IDH1/IDH2, gemtuzumabe e outras terapias-alvo em LMA
IDH2 — enasidenibe (IDHIFA®): IDH2 (Isocitrate Dehydrogenase 2, mitocondrial): mutação em R140 ou R172. IDH2-mut → converte α-KG em 2-HG (2-hidroxiglutarato, oncometabólito) → inibe TET2 e outras dioxigenases → bloqueio de diferenciação mieloide → blastos. Enasidenibe: inibidor seletivo de IDH2 mutante. 100 mg/dia oral.

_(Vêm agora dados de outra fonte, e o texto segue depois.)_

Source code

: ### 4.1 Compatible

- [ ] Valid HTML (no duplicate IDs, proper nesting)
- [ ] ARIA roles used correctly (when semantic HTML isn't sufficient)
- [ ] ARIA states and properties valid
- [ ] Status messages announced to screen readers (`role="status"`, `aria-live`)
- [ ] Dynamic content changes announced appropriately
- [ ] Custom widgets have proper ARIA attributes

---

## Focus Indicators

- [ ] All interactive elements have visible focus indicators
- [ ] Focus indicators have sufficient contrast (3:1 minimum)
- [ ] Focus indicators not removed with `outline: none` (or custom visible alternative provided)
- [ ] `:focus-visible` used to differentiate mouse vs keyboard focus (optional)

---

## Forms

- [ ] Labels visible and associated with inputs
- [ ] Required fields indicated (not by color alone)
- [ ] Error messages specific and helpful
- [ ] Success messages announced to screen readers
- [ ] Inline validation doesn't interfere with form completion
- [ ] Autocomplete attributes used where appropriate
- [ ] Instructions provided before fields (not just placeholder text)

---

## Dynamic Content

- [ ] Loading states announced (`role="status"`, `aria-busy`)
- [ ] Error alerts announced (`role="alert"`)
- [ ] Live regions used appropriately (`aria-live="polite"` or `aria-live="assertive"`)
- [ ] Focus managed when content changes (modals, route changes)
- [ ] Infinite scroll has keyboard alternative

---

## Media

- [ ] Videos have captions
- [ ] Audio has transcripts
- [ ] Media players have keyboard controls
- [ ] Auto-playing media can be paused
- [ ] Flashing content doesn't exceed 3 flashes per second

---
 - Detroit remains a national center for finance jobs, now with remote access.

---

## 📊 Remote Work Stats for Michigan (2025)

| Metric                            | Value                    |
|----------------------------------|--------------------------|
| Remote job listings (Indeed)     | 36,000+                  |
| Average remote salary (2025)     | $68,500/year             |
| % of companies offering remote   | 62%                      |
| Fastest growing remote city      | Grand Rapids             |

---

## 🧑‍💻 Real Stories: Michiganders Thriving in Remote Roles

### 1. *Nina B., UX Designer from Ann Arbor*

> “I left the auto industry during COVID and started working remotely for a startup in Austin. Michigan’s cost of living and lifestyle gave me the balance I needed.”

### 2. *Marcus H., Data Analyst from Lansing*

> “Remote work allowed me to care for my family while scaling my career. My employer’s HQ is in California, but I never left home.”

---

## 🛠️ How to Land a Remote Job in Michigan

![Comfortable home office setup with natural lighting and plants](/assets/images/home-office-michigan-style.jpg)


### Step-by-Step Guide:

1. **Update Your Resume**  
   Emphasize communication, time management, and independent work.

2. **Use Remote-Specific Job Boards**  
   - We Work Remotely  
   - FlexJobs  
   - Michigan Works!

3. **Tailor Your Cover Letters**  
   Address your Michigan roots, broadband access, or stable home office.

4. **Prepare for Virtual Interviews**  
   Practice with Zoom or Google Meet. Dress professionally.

AG221-C-001 (Stein et al., Blood 2017, fase I/II): LMA IDH2-mutada R/R. ORR 40,3%. CR+CRh 26,2%. SG mediana 9,3m (em resposta profunda CR: SG 19,7m). Aprovação FDA: agosto 2017 para LMA IDH2-mutada adultos R/R. Síndrome de diferenciação: 10-15% — blastos que começam a diferenciar induzem síndrome inflamatória similar a LPA (febre, derrame pulmonar/pleural, falência renal) → corticosteroides (dexametasona 10 mg 2x/dia).
IDH1 — ivosidenibe (Tibsovo®) e olutasidenibe: IDH1 (citosólico): mutação R132. 2-HG produzido → mesmos efeitos de IDH2. Ivosidenibe: inibidor seletivo de IDH1 mutante. 500 mg/dia oral. AG120-C-001 (DiNardo et al., NEJM 2018): LMA IDH1-mutada R/R: ORR 41,6%, CR+CRh 30%, SG 8,8m → Aprovação FDA: julho 2018. AGILE (Montesinos et al., NEJM 2022): ivosidenibe + azacitidina vs. aza + placebo em LMA IDH1-mutada inelegível quimio intensiva. EFS 5,5 vs. 1,8 meses. CR 47,2% vs. 14,9% → aprovação FDA maio 2022. Olutasidenibe (FT-2102, Forma Terapeutics): 2ª geração IDH1 inibidor. ORR 35%. Aprovação FDA: dezembro 2022 para LMA IDH1-mutada R/R. Resistência a IDH1/2 inh: mutações no mesmo IDH (isoform switching: IDH1→IDH2 em recaída pós-enasidenibe), ou segunda hit em RAS/NRAS bypass.
Gemtuzumabe ozogamicina (Mylotarg®, GO, anti-CD33-calicheamicina): Anticorpo anti-CD33 conjugado a calicheamicina (agente de dano ao DNA — alquilante de DNA). CD33: expresso em ~90% das LMA (mieloides). Retirado do mercado em 2010 (toxicidade hepática — VOD, venooclusiva doença) mas reaprovado FDA 2017 com dose e esquema modificados. LMA de novo CD33+ baixo risco (CBF-LMA): adição a daunorrubicina + citarabina melhora EFS e SG (ALFA-0701, meta-análise SWOG). LMA favorável (t(8;21) e inv(16)): GO adiciona à CR profunda. GO 3 mg/m² D1,4,7 (lower dose fracionado) vs. 9 mg/m² D1 original (menos VOD). Protocolo com profilaxia de VOD (ácido ursodesoxicólico).
Menin inibidores — nova fronteira: Revumenib (SNDX-5613): Inibidor de menin (proteína de fusão MLL — Menin interaction). NPM1-mutada e rearranjos KMT2A (MLL) dependem de complexo menin-MLL para expressão de genes HOX/MEIS1. Revumenib inibe menin-KMT2A → reprograma transcrição → diferenciação. AUGMENT-101 fase I/II: LMA KMT2A-r ou NPM1-mut R/R. ORR 53%, CR 23% → aprovação FDA novembro 2024.